Consegna a
Riporta come elenco JSON di stringhe le righe dei record, una stringa per riga e senza righe vuote, dalla riga che contiene "collection date: 2001-05-28" fino alla riga che contiene "collection date: 1948-07-08", inclusa.

Testo del documento

::::

Milano Finanza 11/11/2024 – Di Guido Scorza
Ci sono decine di prospettive diverse dalle quali guardare a quanto è appena successo negli Stati Uniti d’America dove Elon Musk, l’uomo più ricco del mondo e uno degli imprenditori dell’innovazione più istrionico e spregiudicato di tutti i tempi ha contribuito in maniera determinante al ritorno alla Casa Bianca di Donald Trump, appena milleduecentesimo nella classifica degli uomini più ricchi del mondo ma tra i più spregiudicati concorrenti di tutti i tempi nella corsa alla presidenza Usa.
Una delle più semplici è quella di chi rileva come Musk ha, ancora una volta, osato più di chiunque altro prima di lui, puntando, quasi che le elezioni fossero una roulette, tutto sul rosso, sino a legare a doppio filo il suo volto e i brand delle sue aziende al destino politico di Trump e a vincere il banco. In questa prospettiva basta dire che dopo aver investito nell’elezione di Trump poco meno di duecento milioni di dollari, a una manciata di ore dagli scrutini il valore delle azioni della sua Tesla – solo uno dei gioielli imprenditoriali della sua corona – è salito di oltre il 12%, garantendo a Musk un generoso ritorno del suo investimento elettorale. E si tratta naturalmente del meno significativo dei benefici che il patron di X (fu Twitter) porterà a casa grazie al successo elettorale di Trump.
Il neo-ri-eletto presidente americano infatti nel ringraziare Musk lo ha già definito un genio da proteggere e promuovere e ha già annunciato l’intenzione di averlo accanto nel suo secondo mandato anche se con un ruolo ancora da definire, verosimilmente, legato all’efficientamento dell’amministrazione pubblica americana, una specie di Zar anti-sprechi e burocrazia, per quel che si è capito. Questo porta direttamente a una seconda possibile lettura dell’accaduto: una normalizzazione del conflitto di interessi. Perché è difficile definire diversamente uno scenario nel quale un uomo con interessi enormi nella vita economica del Paese – e per la verità del mondo intero – si ritrova, per effetto di enormi crediti maturati nel corso di una campagna elettorale, non solo vicino ma addirittura dentro lo studio ovale, il cuore del potere americano e, forse, globale.

::::

Dati forniti
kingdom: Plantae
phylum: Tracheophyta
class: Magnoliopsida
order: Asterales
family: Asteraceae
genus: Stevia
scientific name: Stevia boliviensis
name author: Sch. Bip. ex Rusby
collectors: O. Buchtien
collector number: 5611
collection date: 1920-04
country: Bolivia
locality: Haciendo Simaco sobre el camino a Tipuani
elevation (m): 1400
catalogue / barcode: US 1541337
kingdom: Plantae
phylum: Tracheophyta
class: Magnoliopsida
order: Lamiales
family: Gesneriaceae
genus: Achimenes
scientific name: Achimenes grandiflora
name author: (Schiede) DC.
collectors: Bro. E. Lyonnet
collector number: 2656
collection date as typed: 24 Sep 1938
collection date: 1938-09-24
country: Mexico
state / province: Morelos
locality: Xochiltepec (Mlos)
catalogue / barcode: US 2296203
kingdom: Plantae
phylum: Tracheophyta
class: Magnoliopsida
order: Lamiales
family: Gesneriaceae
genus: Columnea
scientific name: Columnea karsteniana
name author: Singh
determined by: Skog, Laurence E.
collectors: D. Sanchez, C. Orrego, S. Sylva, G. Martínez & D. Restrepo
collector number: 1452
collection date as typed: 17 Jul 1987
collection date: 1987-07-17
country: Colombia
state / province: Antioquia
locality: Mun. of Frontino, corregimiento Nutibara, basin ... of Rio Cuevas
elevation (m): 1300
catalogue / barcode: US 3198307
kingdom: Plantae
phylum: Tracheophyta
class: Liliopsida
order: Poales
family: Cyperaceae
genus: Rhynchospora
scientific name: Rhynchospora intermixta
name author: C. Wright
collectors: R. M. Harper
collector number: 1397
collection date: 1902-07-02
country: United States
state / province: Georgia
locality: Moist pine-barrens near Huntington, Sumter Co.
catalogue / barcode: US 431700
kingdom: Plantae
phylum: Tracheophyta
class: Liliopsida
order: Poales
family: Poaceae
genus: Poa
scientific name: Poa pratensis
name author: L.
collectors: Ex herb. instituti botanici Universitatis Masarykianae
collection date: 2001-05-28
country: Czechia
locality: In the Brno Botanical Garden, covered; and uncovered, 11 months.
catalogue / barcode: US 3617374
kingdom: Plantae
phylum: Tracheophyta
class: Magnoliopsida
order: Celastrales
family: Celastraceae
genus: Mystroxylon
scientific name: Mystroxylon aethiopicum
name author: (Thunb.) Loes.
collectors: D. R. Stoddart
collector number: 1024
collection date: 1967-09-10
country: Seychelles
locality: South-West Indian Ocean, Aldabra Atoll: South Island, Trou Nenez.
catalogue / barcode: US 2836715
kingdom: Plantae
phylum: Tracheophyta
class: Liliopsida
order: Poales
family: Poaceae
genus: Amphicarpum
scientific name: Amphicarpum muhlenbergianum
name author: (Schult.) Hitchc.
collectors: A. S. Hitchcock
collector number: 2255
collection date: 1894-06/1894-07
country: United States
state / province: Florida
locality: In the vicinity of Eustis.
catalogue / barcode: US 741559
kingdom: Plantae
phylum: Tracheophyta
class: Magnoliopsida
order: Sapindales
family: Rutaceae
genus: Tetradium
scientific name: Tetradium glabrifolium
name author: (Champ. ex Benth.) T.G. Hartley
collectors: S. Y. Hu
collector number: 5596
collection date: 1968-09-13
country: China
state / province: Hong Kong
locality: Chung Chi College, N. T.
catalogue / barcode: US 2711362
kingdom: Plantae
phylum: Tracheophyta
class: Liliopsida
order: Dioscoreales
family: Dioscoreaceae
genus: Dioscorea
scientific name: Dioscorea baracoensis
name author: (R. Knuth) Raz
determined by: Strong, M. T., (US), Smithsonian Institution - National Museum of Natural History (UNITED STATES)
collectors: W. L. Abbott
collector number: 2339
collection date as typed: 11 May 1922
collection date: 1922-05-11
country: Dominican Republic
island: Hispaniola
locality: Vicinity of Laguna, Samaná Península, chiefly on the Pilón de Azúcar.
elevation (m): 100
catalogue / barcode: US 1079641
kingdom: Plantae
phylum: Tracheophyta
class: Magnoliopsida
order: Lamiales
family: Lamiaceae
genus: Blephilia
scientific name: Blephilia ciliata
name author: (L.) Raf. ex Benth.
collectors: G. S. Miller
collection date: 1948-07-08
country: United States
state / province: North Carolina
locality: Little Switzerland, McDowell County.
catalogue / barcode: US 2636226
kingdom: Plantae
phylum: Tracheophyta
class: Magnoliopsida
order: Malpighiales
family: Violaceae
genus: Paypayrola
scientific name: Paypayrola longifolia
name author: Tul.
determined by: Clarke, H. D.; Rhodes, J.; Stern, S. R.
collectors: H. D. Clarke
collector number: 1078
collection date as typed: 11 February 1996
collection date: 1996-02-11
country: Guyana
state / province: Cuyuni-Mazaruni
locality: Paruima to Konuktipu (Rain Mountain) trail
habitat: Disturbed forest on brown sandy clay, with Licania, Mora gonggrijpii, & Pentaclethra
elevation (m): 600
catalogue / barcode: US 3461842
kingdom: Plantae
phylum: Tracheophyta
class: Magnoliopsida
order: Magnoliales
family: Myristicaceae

::::

Consegna b
Trascrivi senza modifiche il brano dell'articolo su Musk e Trump che va da "Milano Finanza 11/11/2024" fino a "alla presidenza Usa." compreso.

Risultato completo a
[
  "collection date: 2001-05-28",
  "country: Czechia",
  "locality: In the Brno Botanical Garden, covered; and uncovered, 11 months.",
  "catalogue / barcode: US 3617374",
  "kingdom: Plantae",
  "phylum: Tracheophyta",
  "class: Magnoliopsida",
  "order: Celastrales",
  "family: Celastraceae",
  "genus: Mystroxylon",
  "scientific name: Mystroxylon aethiopicum",
  "name author: (Thunb.) Loes.",
  "collectors: D. R. Stoddart",
  "collector number: 1024",
  "collection date: 1967-09-10",
  "country: Seychelles",
  "locality: South-West Indian Ocean, Aldabra Atoll: South Island, Trou Nenez.",
  "catalogue / barcode: US 2836715",
  "kingdom: Plantae",
  "phylum: Tracheophyta",
  "class: Liliopsida",
  "order: Poales",
  "family: Poaceae",
  "genus: Amphicarpum",
  "scientific name: Amphicarpum muhlenbergianum",
  "name author: (Schult.) Hitchc.",
  "collectors: A. S. Hitchcock",
  "collector number: 2255",
  "collection date: 1894-06/1894-07",
  "country: United States",
  "state / province: Florida",
  "locality: In the vicinity of Eustis.",
  "catalogue / barcode: US 741559",
  "kingdom: Plantae",
  "phylum: Tracheophyta",
  "class: Magnoliopsida",
  "order: Sapindales",
  "family: Rutaceae",
  "genus: Tetradium",
  "scientific name: Tetradium glabrifolium",
  "name author: (Champ. ex Benth.) T.G. Hartley",
  "collectors: S. Y. Hu",
  "collector number: 5596",
  "collection date: 1968-09-13",
  "country: China",
  "state / province: Hong Kong",
  "locality: Chung Chi College, N. T.",
  "catalogue / barcode: US 2711362",
  "kingdom: Plantae",
  "phylum: Tracheophyta",
  "class: Liliopsida",
  "order: Dioscoreales",
  "family: Dioscoreaceae",
  "genus: Dioscorea",
  "scientific name: Dioscorea baracoensis",
  "name author: (R. Knuth) Raz",
  "determined by: Strong, M. T., (US), Smithsonian Institution - National Museum of Natural History (UNITED STATES)",
  "collectors: W. L. Abbott",
  "collector number: 2339",
  "collection date as typed: 11 May 1922",
  "collection date: 1922-05-11",
  "country: Dominican Republic",
  "island: Hispaniola",
  "locality: Vicinity of Laguna, Samaná Península, chiefly on the Pilón de Azúcar.",
  "elevation (m): 100",
  "catalogue / barcode: US 1079641",
  "kingdom: Plantae",
  "phylum: Tracheophyta",
  "class: Magnoliopsida",
  "order: Lamiales",
  "family: Lamiaceae",
  "genus: Blephilia",
  "scientific name: Blephilia ciliata",
  "name author: (L.) Raf. ex Benth.",
  "collectors: G. S. Miller",
  "collection date: 1948-07-08"
]

Risultato completo b
Milano Finanza 11/11/2024 – Di Guido Scorza
Ci sono decine di prospettive diverse dalle quali guardare a quanto è appena successo negli Stati Uniti d’America dove Elon Musk, l’uomo più ricco del mondo e uno degli imprenditori dell’innovazione più istrionico e spregiudicato di tutti i tempi ha contribuito in maniera determinante al ritorno alla Casa Bianca di Donald Trump, appena milleduecentesimo nella classifica degli uomini più ricchi del mondo ma tra i più spregiudicati concorrenti di tutti i tempi nella corsa alla presidenza Usa.